# TASK PROMPT
From the passage below on video gaming in the Philippines, copy word for word the part starting with "- Altitude Games" and going on through "(Animation & interactive entertainment)".

BEGIN PASSAGE SHOWN

The surging popularity of esports in the Philippines has led to various Filipino teams competing in renowned eSports tournaments worldwide, even producing champions over different tournaments.

In 2017, a national eSports league was established which is called The Nationals.

Esports was introduced for the first time as a medal event in the 2019 Southeast Asian Games in which the Philippines hosted. Esports would be subsequently featured in succeeding editions of the regional games.

The Philippine Esports Organization (PeSO) is an esports entity that is the official Philippine representative to the International eSports Federation (IeSF), which is one of the largest esports associations in the world. It carries the interests of the Filipino esports community in the international arena.

==Companies==

===Game developers from Philippines===

- Maccima Games LLC
- Polychroma Games
- Squeaky Wheel Studio
- TOSE Philippines, Inc (Filipino branch)
- Ubisoft Philippines
- Unicellular Games

====Misc games====

- Altitude Games (Mobile games)
- Anino Inc. (Ex-Anino Playlab, Anino Games, Inc. Slots games.)
- Digital Art Chefs (Art/illustration, comic books, storyboards, fashion design)
- Komikasi Games and Entertainment (Online & mobile games; art/illustration, web & mobile app development)
- Ranida Games (Primarily mobile games. Advergames & gamification.)
- Synergy88 Digital (Animation & interactive entertainment)

====Co-development services====

- CMD Studios (2D, animation. Also publisher.)
- FunGuy Studio (Mobile games. Also web/digital marketing.)
- Holysoft Studios Inc. (Game dev, art, animation, VFX. Also dev.)
- Secret 6, Inc. (Game & art)
- Whimsy Games (Filipino branch. Co-development, monetization, marketing.)

===Defunct video game developers===

- Zeenoh Inc. (Founded 2008. Inactive after 2018.)

===Video game publishers of Philippines===

- Level Up! Games

====Publisher and developer firms====

- Drix Studios (Ex-jujaswe in 2013-2016)
- GoldenGratus
- Monstronauts Inc.
- Spacezero Interactive
- Yangyang Mobile

====Defunct video game publishers====

- CatHuntTree (Publisher & dev)
- IP E-Games (Founded 2005. Merged with Level Up! Games in 2012.)
- Orc Chop Games (Manila studio. Publisher & dev. 2017-2024.)
- Coem (magic)

==Controversies and issues==

===1981 ban on video games===
On November 19, 1981, President Ferdinand Marcos banned video games in the country through a combination of Presidential Decree 519 and later Letter of Instruction No. 1176 s. 81 making the Philippines the first nation to ban video games. The decree was a response to complaints from parents and educators who alleged that games such as Space Invaders and Asteroids were detrimental to youth morals, viewing them as a "destructive social enemy" and existing "to the detriment of the public interest". Marcos also decreed the ban of pinball machines, slot machines, and other similar gaming devices. Filipinos were given two weeks to either destroy their video games and devices or surrender the materials to the police and army. Violators had to pay a fine amounting to about $600 and face 6 months to 1 year of prison. Playing video games in the country went underground. The ban was effectively lifted following the 1986 People Power Revolution.

===Piracy===
Unauthorized distribution of video games is a complex issue in the Philippines. Despite legislation against copyright violation, enforcement and cultural factors remain an obstacle in the country. Bootleg video games, along with warez, contribute to the underground economy of the country where video gaming is a popular form of entertainment among Filipino families. The inability of many Filipino families to afford video game software and hardware at legitimate prices leads them to turn to unlicensed goods. The Optical Media Board in cooperation with the police enforces intellectual rights law in the country. Due to the increased accessibility of the internet in the Philippines though smartphones, many Filipinos have found piracy resources more easily, with social media sites and apps such as TikTok, Viber, and Facebook being used to distribute links or files to others.

=== 2020s incidents ===

Incidents under the influence of video games increased media attention.

Due to being an "extremely rare" case of a school shooting within the country, one of the suspects previously played a violence-themed sandbox-type video game named GoreBox, according to the official investigation.

END PASSAGE SHOWN
BEGIN RAW DATA

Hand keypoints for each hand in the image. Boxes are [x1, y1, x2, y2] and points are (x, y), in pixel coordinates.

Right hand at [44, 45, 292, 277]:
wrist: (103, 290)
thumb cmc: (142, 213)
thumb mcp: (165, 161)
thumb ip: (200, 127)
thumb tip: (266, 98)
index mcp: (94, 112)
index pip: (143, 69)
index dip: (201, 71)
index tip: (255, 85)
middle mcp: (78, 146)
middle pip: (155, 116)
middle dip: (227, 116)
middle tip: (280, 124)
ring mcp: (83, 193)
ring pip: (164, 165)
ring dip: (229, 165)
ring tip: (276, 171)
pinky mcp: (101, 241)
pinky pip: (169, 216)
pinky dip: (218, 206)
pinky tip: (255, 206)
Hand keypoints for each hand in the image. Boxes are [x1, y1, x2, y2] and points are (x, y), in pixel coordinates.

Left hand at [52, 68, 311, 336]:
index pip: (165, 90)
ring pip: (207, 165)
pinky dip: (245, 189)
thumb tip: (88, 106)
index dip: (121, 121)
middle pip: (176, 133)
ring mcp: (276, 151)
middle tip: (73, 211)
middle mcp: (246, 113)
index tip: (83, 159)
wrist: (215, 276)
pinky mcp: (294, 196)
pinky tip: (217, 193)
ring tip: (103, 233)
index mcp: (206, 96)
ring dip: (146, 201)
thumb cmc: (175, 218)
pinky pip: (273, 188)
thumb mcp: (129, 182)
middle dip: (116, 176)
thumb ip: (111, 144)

END RAW DATA

# RESPONSE AREA
- Altitude Games (Mobile games)
- Anino Inc. (Ex-Anino Playlab, Anino Games, Inc. Slots games.)
- Digital Art Chefs (Art/illustration, comic books, storyboards, fashion design)
- Komikasi Games and Entertainment (Online & mobile games; art/illustration, web & mobile app development)
- Ranida Games (Primarily mobile games. Advergames & gamification.)
- Synergy88 Digital (Animation & interactive entertainment)